• _Dataset entries_
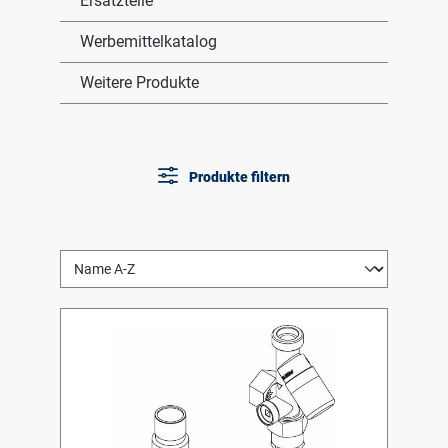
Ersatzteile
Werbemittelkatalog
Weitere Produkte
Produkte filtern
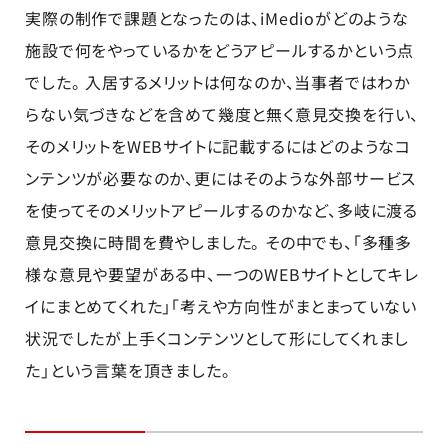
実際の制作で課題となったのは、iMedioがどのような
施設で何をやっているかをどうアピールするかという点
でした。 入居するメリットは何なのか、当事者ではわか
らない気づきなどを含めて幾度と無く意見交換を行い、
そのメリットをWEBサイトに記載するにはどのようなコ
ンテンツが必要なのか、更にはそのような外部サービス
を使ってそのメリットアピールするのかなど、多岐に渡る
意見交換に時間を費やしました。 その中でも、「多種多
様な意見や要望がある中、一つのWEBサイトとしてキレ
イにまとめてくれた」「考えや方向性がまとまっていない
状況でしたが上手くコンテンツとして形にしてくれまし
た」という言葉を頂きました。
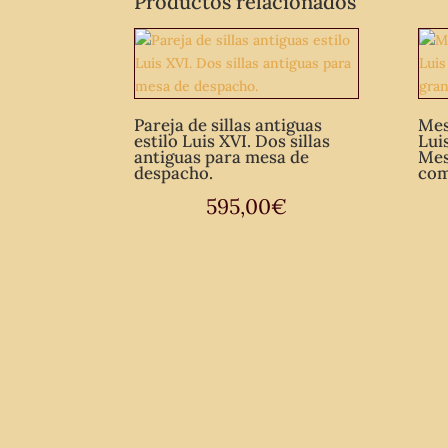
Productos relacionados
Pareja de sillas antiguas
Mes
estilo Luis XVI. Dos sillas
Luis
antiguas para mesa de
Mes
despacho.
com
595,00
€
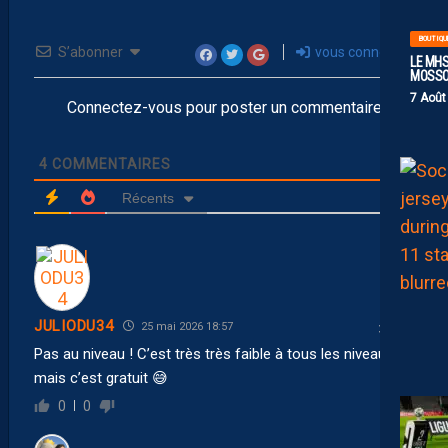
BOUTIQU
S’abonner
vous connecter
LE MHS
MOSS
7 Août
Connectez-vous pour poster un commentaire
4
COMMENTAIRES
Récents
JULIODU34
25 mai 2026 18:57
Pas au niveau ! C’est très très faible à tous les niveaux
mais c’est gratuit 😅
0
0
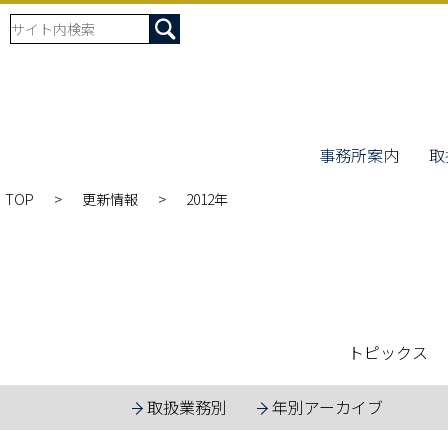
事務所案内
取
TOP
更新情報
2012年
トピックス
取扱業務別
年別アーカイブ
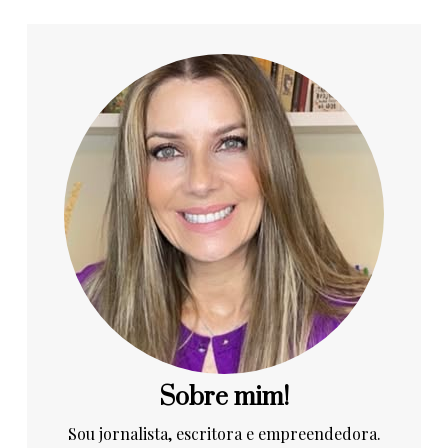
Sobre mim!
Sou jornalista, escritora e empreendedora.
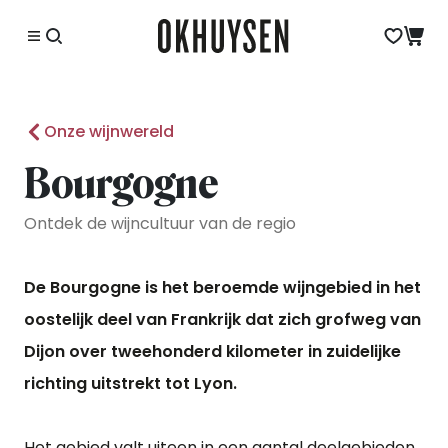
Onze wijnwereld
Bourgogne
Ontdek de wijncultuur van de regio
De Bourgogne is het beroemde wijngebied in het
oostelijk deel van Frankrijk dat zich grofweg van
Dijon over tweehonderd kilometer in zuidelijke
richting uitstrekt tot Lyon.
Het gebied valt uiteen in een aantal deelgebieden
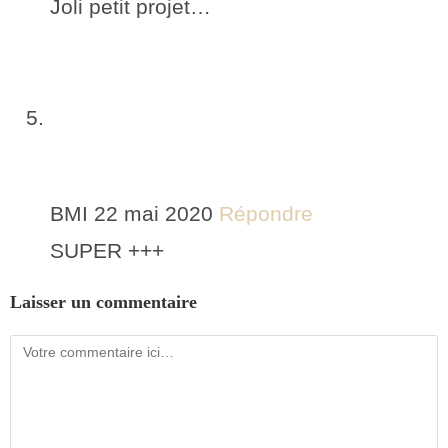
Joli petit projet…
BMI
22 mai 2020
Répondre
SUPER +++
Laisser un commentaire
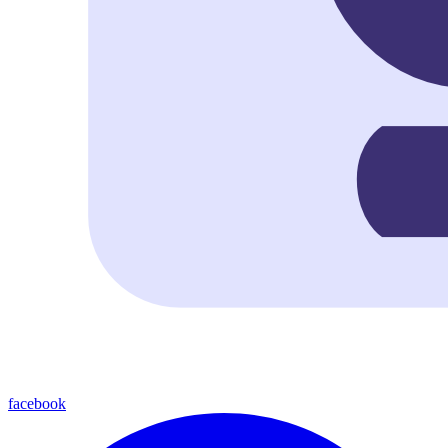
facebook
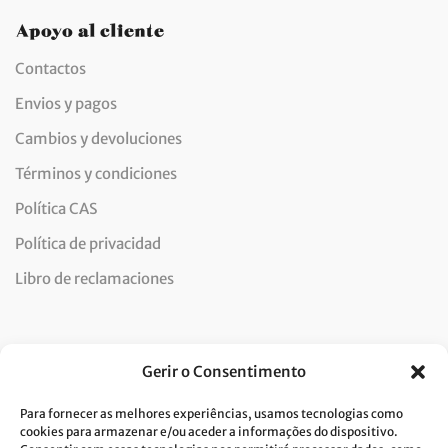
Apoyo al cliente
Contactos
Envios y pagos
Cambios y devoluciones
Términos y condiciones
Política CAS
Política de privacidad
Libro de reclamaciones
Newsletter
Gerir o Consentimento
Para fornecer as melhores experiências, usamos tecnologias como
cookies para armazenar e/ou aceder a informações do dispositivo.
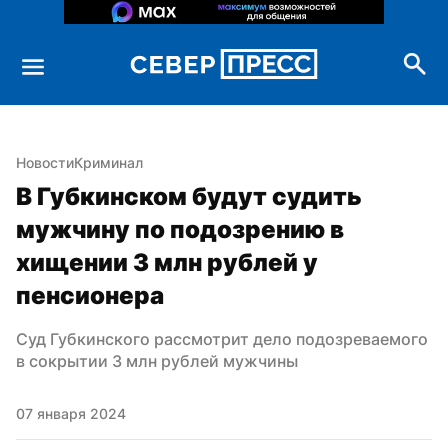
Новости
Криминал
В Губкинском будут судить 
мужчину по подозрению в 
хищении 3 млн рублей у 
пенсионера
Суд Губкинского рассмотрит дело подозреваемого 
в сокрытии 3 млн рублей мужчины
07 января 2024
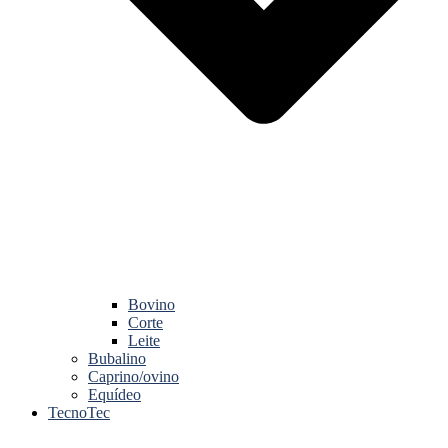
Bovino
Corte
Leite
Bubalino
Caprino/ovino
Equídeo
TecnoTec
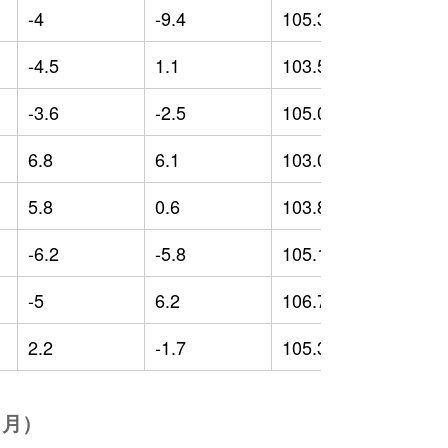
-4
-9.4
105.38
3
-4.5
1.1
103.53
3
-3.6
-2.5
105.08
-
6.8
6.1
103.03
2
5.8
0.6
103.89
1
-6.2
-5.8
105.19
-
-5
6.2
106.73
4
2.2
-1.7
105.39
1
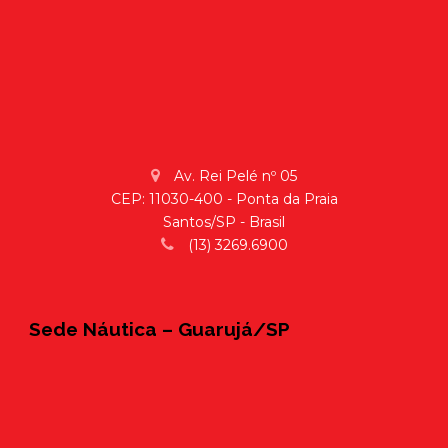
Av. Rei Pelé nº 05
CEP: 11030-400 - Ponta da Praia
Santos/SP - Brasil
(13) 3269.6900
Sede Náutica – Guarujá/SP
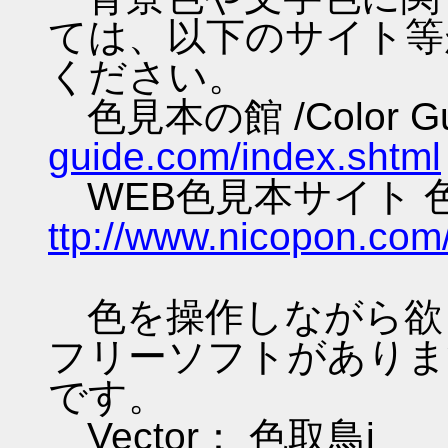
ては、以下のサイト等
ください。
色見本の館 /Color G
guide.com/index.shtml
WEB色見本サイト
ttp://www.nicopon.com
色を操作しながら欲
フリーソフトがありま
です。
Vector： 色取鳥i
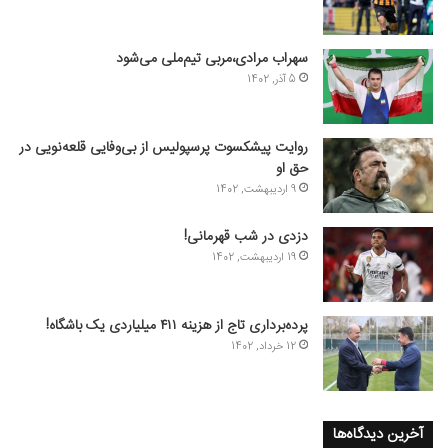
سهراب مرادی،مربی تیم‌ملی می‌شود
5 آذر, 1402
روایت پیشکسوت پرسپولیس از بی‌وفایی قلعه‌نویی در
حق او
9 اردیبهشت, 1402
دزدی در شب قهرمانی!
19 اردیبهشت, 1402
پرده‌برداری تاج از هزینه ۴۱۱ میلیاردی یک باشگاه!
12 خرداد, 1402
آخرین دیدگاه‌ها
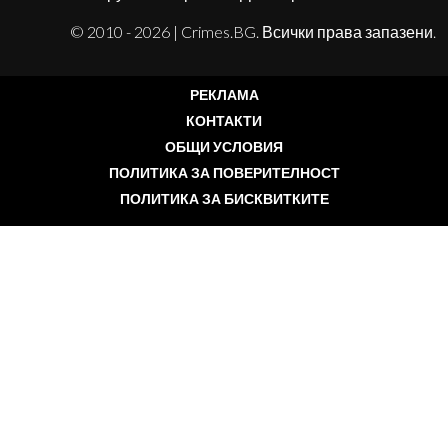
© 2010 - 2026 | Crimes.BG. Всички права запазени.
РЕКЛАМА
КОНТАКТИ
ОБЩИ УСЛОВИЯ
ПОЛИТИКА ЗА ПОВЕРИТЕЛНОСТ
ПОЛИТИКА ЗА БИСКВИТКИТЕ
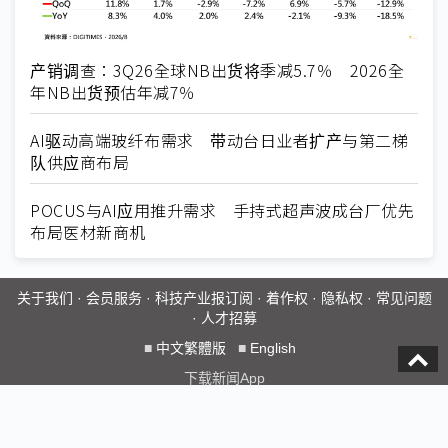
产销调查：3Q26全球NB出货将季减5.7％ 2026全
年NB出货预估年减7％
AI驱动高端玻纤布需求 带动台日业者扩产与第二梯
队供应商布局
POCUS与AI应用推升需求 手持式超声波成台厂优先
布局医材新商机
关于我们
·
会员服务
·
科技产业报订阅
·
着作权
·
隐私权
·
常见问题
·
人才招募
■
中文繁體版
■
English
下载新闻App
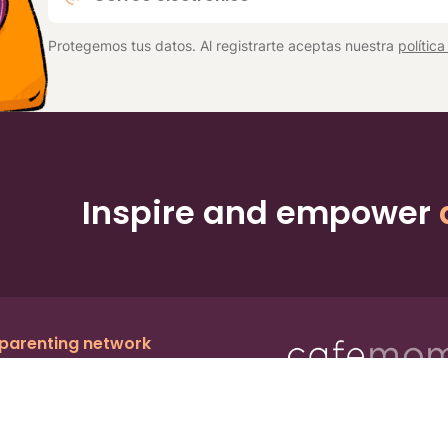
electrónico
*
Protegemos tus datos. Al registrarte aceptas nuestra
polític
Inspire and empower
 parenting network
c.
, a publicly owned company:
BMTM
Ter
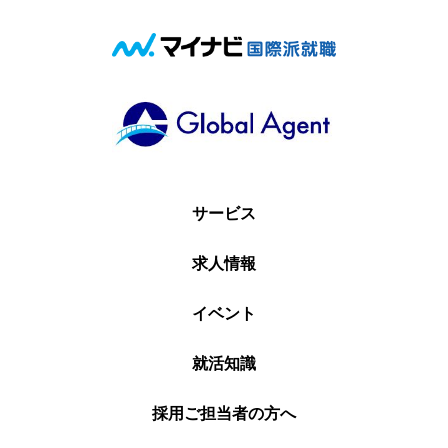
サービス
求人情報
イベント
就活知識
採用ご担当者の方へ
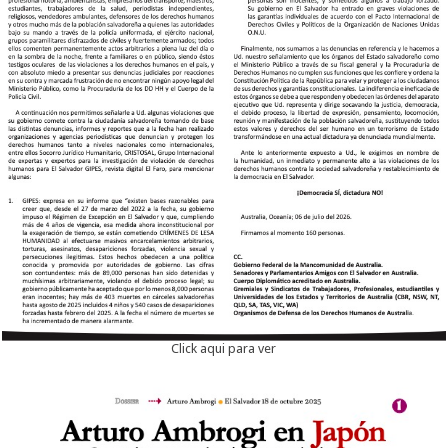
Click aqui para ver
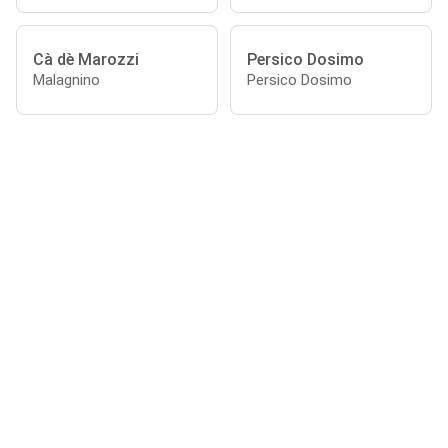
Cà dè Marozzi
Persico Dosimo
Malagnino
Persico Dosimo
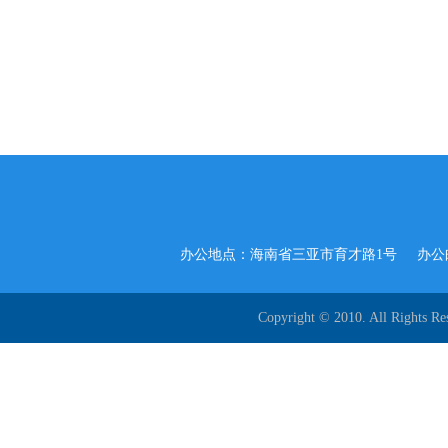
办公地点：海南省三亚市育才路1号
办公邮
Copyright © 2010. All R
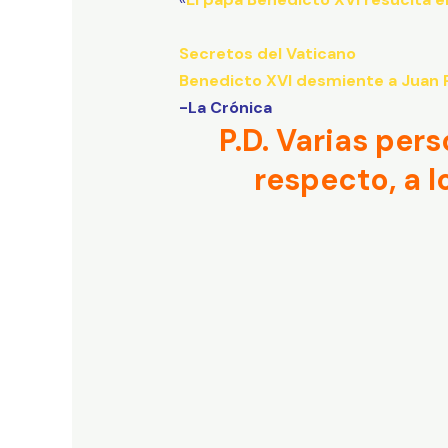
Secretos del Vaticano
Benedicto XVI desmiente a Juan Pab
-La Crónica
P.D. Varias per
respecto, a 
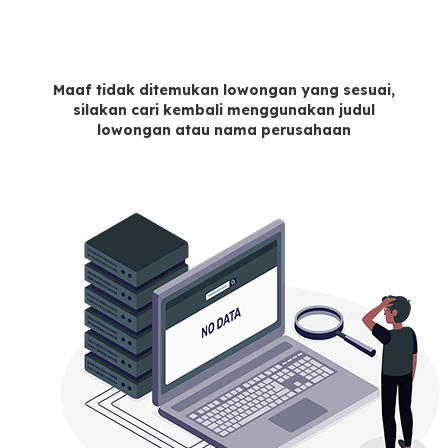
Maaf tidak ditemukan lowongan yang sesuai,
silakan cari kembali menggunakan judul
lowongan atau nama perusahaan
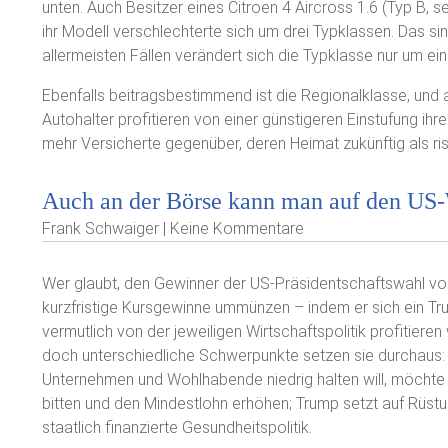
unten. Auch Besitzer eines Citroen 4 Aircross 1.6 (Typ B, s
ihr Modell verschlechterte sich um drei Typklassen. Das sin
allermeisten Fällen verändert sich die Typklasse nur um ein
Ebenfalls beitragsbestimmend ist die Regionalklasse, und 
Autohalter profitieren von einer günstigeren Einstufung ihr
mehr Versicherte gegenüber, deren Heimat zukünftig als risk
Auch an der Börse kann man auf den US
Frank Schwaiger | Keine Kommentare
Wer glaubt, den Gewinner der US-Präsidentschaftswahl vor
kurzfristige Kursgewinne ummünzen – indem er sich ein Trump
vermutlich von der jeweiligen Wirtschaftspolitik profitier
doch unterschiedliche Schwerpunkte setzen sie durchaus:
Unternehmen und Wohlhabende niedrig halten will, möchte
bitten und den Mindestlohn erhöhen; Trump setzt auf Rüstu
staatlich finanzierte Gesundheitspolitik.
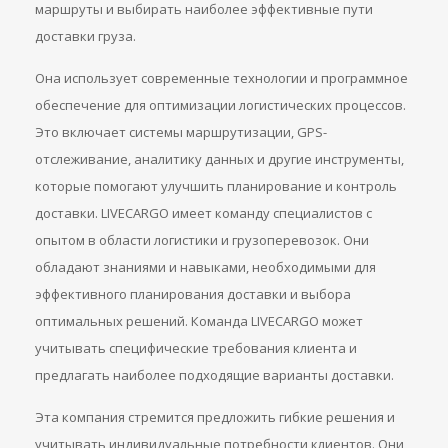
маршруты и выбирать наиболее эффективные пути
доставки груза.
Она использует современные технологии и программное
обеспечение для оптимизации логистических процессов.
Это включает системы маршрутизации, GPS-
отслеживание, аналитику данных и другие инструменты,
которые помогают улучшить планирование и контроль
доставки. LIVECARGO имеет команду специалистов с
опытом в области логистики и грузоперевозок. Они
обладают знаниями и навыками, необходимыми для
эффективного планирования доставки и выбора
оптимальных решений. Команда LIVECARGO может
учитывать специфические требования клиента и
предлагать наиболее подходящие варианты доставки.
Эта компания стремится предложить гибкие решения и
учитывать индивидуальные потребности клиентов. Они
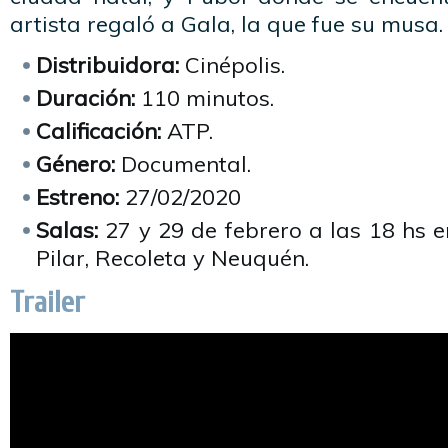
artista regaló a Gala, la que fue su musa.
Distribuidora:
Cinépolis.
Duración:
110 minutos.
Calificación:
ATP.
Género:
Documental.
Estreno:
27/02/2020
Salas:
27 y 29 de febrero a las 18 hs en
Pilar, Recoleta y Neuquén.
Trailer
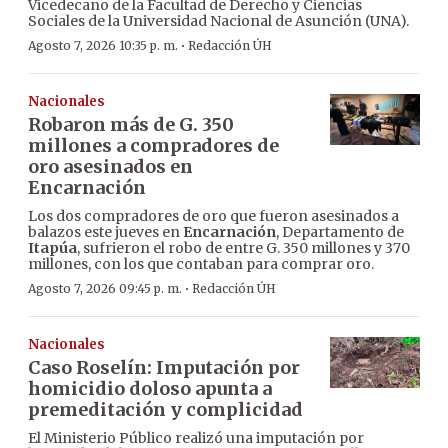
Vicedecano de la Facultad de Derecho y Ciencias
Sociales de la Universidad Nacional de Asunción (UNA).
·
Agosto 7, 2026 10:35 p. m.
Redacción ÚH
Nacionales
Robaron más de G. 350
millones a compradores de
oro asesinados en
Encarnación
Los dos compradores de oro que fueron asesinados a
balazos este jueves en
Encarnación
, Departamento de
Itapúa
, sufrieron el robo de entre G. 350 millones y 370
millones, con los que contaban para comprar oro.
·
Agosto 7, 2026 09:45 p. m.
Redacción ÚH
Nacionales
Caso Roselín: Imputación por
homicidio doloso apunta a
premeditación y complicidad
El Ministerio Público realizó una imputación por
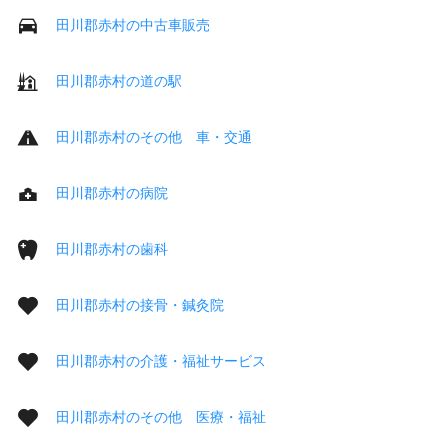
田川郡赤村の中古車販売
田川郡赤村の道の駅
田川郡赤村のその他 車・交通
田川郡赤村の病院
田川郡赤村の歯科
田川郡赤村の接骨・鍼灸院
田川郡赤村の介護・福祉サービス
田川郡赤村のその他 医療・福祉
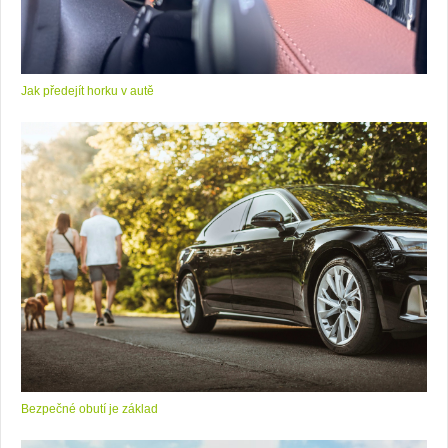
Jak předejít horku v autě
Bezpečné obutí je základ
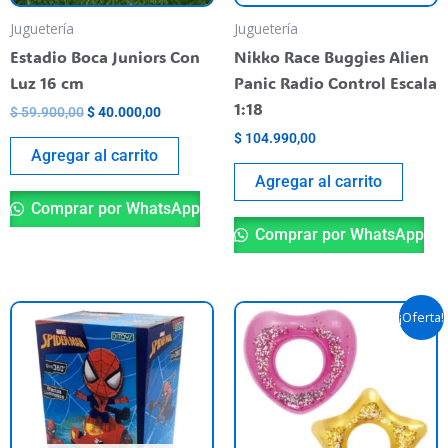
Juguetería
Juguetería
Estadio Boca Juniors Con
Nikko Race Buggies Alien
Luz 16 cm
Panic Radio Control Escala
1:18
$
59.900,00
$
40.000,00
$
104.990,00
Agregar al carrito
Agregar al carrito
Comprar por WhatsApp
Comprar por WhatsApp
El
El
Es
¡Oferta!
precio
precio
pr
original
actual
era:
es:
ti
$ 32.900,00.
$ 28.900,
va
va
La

• _TO-DO ITEM_
Copy the records from the line with "Productos relacionados" up to and including the line with "Sou jornalista, escritora e empreendedora.", substituting "Populaires" for "Récents" and keeping everything else the same. Leave the pictures out.

• _RESPONSE FOR THIS EXERCISE_
Productos relacionados
Pareja de sillas antiguas
Mes
estilo Luis XVI. Dos sillas
Luis
antiguas para mesa de
Mes
despacho.
com
595,00
€
BOUTIQU
S’abonner
vous connecter
LE MHS
MOSS
7 Août
Connectez-vous pour poster un commentaire
4
COMMENTAIRES
Populaires
JULIODU34
25 mai 2026 18:57
Pas au niveau ! C’est très très faible à tous les niveaux
mais c’est gratuit 😅
0
0
事務所案内
取
TOP
更新情報
2012年
トピックス
取扱業務別
年別アーカイブ
Sobre mim!
Sou jornalista, escritora e empreendedora.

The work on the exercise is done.